Rant not drawing anything.
And Mr. Casey says, "Don't ruin the boy for getting married." And he reached for the bowl of eggs beside her elbow on the table. The eggs, plain white but really halfway decorated with all morning of her secret writing. Invisible art.
"Not those," Mrs. Casey says, her eyes snapped up, looking over the tops of her eyeglasses.
But already two eggs gone, disappeared inside Mr. Casey's hand.
And yelling loud, outdoors loud, Mrs. Casey says, "Not those!"
Mr. Casey turns to the window and—tap-tap-taps—the eggs against the sink edge to peel them.
Me, I drew a wax bird in the sky, flying over my house, invisible. I put itty-bitty drops of wax in the tree to make apples.
Lunchtime that day was the first I ever felt time get stuck. With Rant and his mom frozen solid, the smell of egg sulfur and vinegar dye and vegetables boiled to stains, a week, a summer, a hundred birthdays come and went. We sat with the sun stopped a century, smack dab in the window above the kitchen sink.

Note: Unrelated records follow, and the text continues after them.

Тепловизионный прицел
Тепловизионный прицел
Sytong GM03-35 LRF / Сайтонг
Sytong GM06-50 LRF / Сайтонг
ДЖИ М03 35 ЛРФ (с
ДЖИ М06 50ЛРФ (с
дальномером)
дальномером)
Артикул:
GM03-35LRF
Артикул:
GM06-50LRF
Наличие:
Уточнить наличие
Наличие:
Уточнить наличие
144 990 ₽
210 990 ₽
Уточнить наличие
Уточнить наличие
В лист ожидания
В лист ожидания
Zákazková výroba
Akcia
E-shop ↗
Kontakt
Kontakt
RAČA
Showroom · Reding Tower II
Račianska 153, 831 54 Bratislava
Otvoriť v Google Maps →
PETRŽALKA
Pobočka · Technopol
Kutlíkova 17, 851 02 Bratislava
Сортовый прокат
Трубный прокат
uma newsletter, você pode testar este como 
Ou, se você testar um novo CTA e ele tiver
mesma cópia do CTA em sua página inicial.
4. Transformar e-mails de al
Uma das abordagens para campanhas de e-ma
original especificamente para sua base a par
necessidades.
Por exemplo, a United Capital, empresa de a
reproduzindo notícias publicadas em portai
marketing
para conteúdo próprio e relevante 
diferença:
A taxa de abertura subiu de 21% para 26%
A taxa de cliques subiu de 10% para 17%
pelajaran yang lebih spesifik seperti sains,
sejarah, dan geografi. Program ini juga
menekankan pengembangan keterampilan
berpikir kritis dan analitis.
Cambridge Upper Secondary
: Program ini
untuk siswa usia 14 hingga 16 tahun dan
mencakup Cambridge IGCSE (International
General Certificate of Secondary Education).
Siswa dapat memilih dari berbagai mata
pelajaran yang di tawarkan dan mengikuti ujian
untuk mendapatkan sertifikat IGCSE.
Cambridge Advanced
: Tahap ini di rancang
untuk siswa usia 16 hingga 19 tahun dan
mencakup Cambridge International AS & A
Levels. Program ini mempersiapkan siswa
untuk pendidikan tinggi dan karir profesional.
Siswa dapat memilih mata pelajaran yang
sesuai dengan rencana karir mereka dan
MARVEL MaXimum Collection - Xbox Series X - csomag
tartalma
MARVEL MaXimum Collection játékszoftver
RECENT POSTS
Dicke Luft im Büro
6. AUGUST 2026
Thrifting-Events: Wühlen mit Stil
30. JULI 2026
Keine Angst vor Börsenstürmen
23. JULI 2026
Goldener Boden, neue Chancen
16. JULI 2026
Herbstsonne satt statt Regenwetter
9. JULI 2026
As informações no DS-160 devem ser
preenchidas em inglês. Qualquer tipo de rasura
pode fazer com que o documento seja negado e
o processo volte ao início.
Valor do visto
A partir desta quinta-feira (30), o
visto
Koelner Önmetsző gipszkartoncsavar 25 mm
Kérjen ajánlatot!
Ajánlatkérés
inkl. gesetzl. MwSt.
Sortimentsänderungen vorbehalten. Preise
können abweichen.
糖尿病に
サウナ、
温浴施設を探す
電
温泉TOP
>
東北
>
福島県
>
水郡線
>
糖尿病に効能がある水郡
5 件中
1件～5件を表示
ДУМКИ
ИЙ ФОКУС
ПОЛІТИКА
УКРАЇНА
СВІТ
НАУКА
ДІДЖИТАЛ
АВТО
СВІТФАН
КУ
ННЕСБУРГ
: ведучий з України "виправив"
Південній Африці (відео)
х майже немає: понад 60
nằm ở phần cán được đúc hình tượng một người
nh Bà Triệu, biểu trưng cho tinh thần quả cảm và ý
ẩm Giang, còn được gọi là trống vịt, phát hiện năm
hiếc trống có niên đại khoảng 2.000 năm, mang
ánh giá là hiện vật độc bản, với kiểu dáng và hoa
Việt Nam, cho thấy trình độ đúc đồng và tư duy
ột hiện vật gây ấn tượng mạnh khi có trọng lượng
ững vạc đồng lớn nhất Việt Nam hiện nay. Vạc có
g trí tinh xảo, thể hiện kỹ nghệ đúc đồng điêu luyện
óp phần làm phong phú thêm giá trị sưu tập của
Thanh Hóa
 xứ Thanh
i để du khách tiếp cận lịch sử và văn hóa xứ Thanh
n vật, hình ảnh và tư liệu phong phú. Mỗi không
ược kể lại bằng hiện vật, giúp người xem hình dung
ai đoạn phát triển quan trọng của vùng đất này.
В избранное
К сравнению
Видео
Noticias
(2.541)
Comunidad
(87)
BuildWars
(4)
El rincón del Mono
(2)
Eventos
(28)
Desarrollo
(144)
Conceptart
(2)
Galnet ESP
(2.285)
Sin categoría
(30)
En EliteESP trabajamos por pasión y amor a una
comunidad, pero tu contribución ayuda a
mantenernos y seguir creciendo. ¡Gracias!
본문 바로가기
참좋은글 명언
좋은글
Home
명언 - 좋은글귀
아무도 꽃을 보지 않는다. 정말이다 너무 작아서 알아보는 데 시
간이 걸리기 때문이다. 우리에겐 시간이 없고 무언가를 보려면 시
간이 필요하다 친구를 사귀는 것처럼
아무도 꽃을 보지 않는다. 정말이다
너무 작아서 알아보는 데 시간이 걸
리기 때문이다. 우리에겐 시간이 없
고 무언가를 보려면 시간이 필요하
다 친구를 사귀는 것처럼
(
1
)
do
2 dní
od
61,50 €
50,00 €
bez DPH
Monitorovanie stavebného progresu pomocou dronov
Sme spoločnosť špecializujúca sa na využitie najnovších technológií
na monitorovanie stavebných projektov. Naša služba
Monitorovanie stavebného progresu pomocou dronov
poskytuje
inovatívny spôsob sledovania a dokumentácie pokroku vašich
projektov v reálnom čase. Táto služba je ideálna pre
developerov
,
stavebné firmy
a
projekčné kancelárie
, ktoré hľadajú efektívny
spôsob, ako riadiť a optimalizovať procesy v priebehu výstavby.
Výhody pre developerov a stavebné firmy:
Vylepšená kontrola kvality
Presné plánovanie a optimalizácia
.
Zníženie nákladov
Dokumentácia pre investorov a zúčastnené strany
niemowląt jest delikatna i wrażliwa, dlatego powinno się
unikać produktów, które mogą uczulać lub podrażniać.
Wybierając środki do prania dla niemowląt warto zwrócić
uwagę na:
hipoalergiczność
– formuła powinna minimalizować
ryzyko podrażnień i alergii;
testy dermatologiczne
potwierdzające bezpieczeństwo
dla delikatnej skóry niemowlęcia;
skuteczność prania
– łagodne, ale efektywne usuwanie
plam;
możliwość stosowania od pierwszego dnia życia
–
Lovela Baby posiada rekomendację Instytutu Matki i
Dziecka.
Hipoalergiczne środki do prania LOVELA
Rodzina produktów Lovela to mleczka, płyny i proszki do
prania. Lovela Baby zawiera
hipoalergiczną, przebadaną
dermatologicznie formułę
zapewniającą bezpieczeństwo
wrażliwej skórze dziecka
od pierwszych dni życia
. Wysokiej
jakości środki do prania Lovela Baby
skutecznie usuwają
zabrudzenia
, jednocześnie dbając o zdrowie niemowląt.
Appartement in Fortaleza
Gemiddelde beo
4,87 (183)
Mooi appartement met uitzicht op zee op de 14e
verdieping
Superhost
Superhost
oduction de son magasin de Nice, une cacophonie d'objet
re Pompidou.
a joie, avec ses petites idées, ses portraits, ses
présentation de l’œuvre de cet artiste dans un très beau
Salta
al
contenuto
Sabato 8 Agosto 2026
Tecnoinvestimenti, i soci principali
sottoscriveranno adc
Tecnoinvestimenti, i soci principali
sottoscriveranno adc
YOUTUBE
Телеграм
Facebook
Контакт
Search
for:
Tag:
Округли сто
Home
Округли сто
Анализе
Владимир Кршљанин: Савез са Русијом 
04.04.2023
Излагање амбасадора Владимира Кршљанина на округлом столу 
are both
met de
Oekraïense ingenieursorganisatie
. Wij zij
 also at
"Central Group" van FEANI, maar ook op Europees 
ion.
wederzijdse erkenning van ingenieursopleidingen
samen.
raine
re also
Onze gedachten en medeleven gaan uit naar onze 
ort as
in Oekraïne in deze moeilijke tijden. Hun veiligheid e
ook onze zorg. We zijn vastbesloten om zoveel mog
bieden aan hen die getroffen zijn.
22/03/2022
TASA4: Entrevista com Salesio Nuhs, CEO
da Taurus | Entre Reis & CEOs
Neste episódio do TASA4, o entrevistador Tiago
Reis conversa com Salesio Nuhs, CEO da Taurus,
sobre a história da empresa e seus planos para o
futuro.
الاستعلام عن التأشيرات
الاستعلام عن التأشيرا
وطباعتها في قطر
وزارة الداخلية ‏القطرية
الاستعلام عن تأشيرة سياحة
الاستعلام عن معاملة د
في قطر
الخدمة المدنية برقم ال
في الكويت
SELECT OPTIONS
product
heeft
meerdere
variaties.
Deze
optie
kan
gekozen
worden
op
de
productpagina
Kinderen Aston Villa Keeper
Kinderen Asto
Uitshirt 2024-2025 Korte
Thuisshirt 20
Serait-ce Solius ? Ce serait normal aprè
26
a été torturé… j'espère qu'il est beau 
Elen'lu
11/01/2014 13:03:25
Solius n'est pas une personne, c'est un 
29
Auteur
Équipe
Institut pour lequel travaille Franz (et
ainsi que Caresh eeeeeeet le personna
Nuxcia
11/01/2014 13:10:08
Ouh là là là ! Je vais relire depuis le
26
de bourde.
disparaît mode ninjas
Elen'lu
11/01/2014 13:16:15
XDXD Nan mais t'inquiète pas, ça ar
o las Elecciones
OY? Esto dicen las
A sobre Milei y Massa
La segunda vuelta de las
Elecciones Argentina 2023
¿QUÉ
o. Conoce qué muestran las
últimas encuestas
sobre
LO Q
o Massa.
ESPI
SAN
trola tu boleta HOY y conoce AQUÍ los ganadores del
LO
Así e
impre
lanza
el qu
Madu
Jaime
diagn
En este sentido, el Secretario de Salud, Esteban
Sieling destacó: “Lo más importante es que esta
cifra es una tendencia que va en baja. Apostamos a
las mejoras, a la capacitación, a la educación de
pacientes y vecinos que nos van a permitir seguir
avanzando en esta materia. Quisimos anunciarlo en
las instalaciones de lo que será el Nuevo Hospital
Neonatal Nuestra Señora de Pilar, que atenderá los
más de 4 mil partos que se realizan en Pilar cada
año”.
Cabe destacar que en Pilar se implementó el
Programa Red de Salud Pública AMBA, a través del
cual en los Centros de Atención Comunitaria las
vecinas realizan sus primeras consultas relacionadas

Even the clocks held their breath.
Mr. Casey ate the eggs, looking out the kitchen window, his shadow making the candle flame bright enough to see on the table. The hard-cooked smell of sulfur from the peelings he dropped down the drain. He gobbled the two eggs and the screen door went—spree-whap—behind him.
After that, the sun moved to touch one edge of the window frame. Time came unstuck. All the clock hands started back to tick.
Sheriff Bacon Carlyle (Childhood Enemy): Don't make Chet Casey the villain for the crimes his boy done. My take is you're not born loving nobody. Love is a skill you learn. Like house-training a dog. Maybe a talent you do or do not build up. Like a muscle. And if you can't learn yourself to love blood family, then you'll never truly love. Not nobody.